Friday, April 19, 2013

after all I'm only human.

I am always taking on projects more than I can handle... Sometimes I don't even think I just do. Is that such a bad thing? Sometimes I am happy with the choices I make and other times.... Well not so much. I guess I just like to keep myself busy and don't believe in the impossible. I know their may only be 24 hours in a day, and I feel like lately I have been using all 24 hours of my day to get everything done. It's hard not to get overwhelmed, I feel like I am always complaining and fighting myself with feeling like I don't have enough time or strength to do things. But I have realized that if you just push yourself you will see that you are a much stronger person than you think you are. Sometimes it just takes that first push or step, which is always the hardest thing to do. But I'm glad that overall I can look back and think.. Wow I'm growing up every single day, weather learning the hat or easy way. I'm learning.















Easter.

Easter this year was a tad bit different. I volunteered at a flashlight Easter egg hunt in my community which was a first time for me doing it in the dark. But loads of fun. I love to see how excited all the young ones are when they leap their way trying to grab as many eggs as they can (I spotted a little girl shoving eggs in her boots). These kids are smart they know what to do when their baskets are full. I love being able to feel like a kid again by helping and participating in events such as these.







lately.

Here are just some photos lately from when my family was visiting.













all 4 gone.

I have been extremely out of the loop with my blog. With finals, family coming down, appointments, spring cleaning, work, and studying I feel like my brain is telling me... I need a break. On top of everything I had my wisdom teeth removed. It wasn't the most pleasant experience, I did shed some tears on the first day from all the anesthesia and not being able to feel my face nearly scared me half to death.
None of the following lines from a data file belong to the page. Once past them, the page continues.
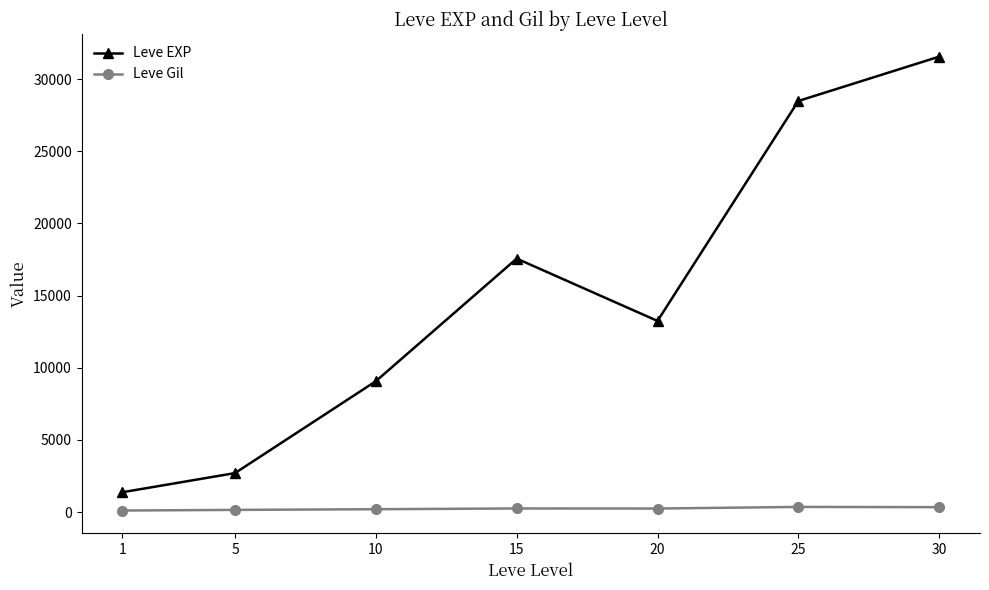

Is it true that Leve EXP equals 2707 at 5?

True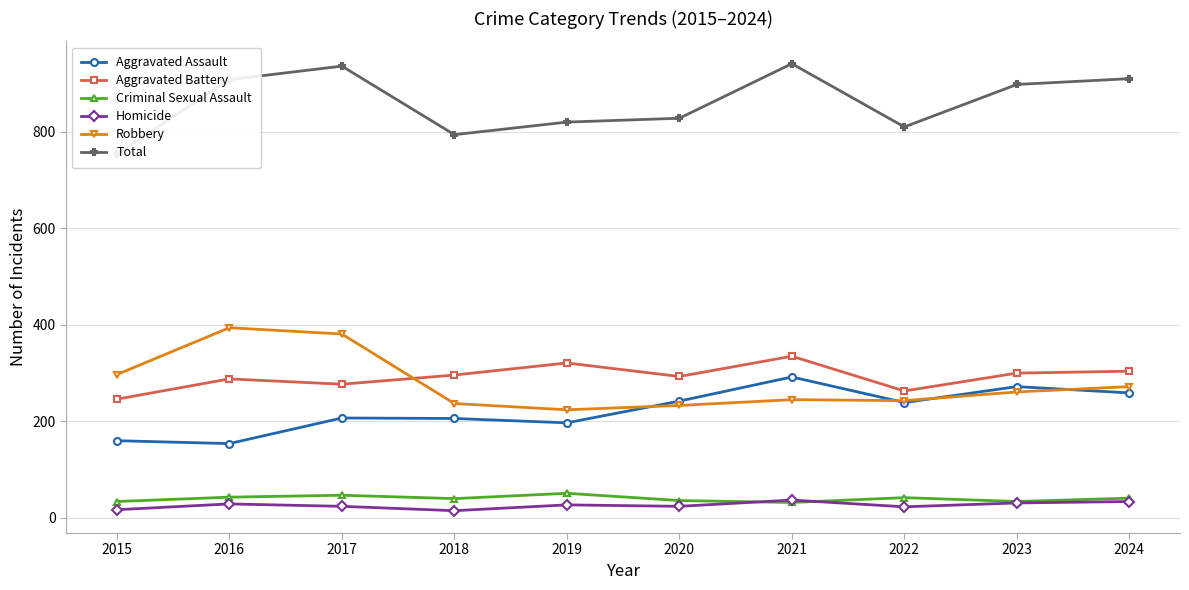

What are all the series names shown in the legend?

Aggravated Assault, Aggravated Battery, Criminal Sexual Assault, Homicide, Robbery, Total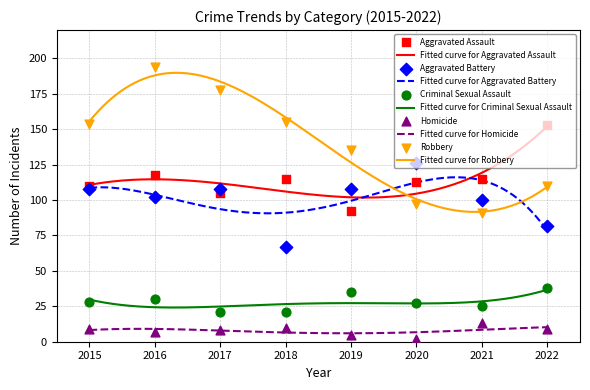

Which series has the largest total across all categories?

Robbery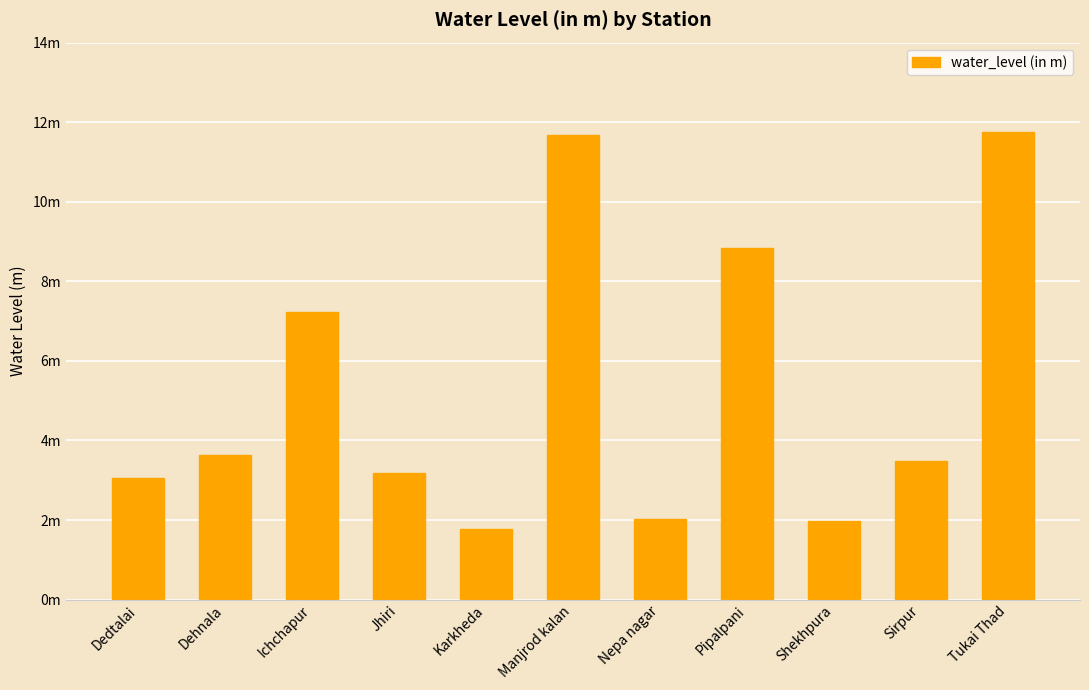

What is the label of the 1st bar from the right?

Tukai Thad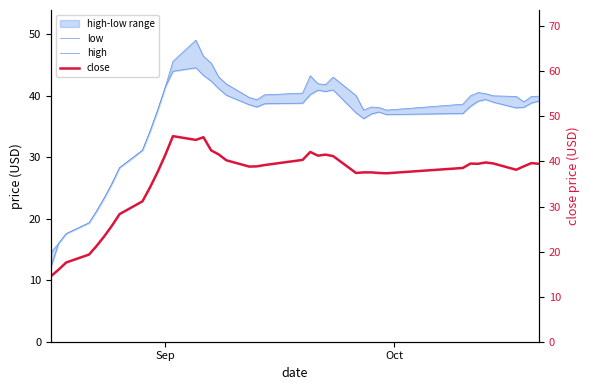

What is the average value of the high series?

36.6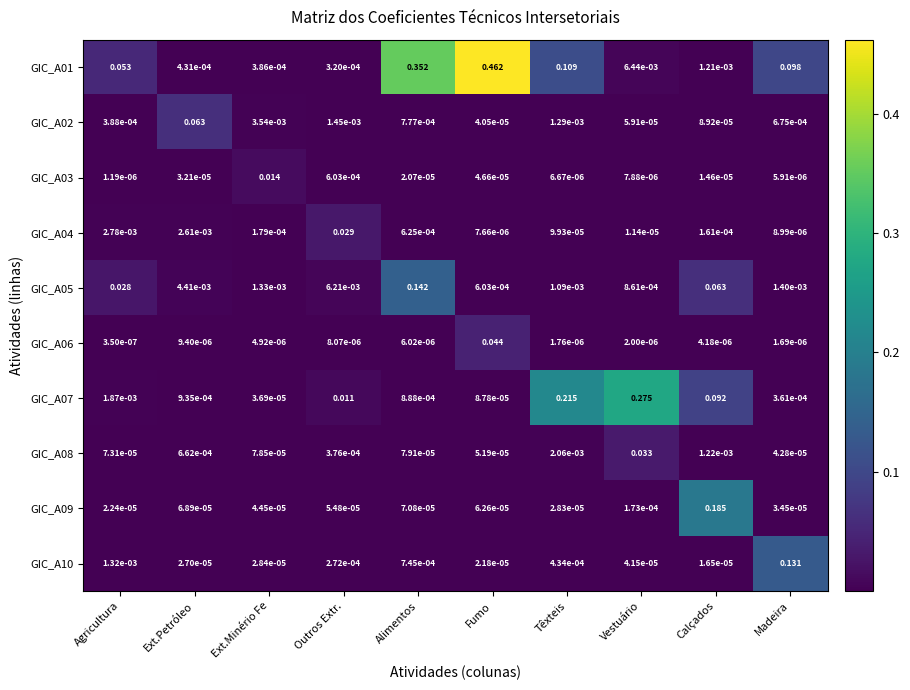

At how many categories does at least one series exceed 0?

10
But the funny thing is that when u woke up after my surgery my brother mentioned that I wouldn't stop laughing... I have no recollection of that but I have no idea why I thought everything was so funny. It wasn't as bad as I expected, I really thought it would be worse. But because my sweet boyfriend help me get my mind off things he came over and surprised me with flowers, jars of baby food, and of course sudoku (ohh he's good). He took me to the movies a few days later since I had no strength to do much but we were actually able to finally go on a date which felt so wonderful. I'm feeling much better now and trying to get my energy back, but it's all a work and progress.









As one.

My lovely cousin and one of my friends just got married, as they shared their vows and began their life together it was so wonderful to be apart of their celebration. I cannot even describe how breath taking it was to see them look into one another's eyes with so much love and passion. Weddings are simply my favorite. I love to see two people captivated by ones presence celebrating the one day that matters most to them. I think it's one of the most beautiful things that God has allowed us to see and experience. It's phenomenal to know that Gods love is like that but so much more stronger and powerful. I feel truly grateful.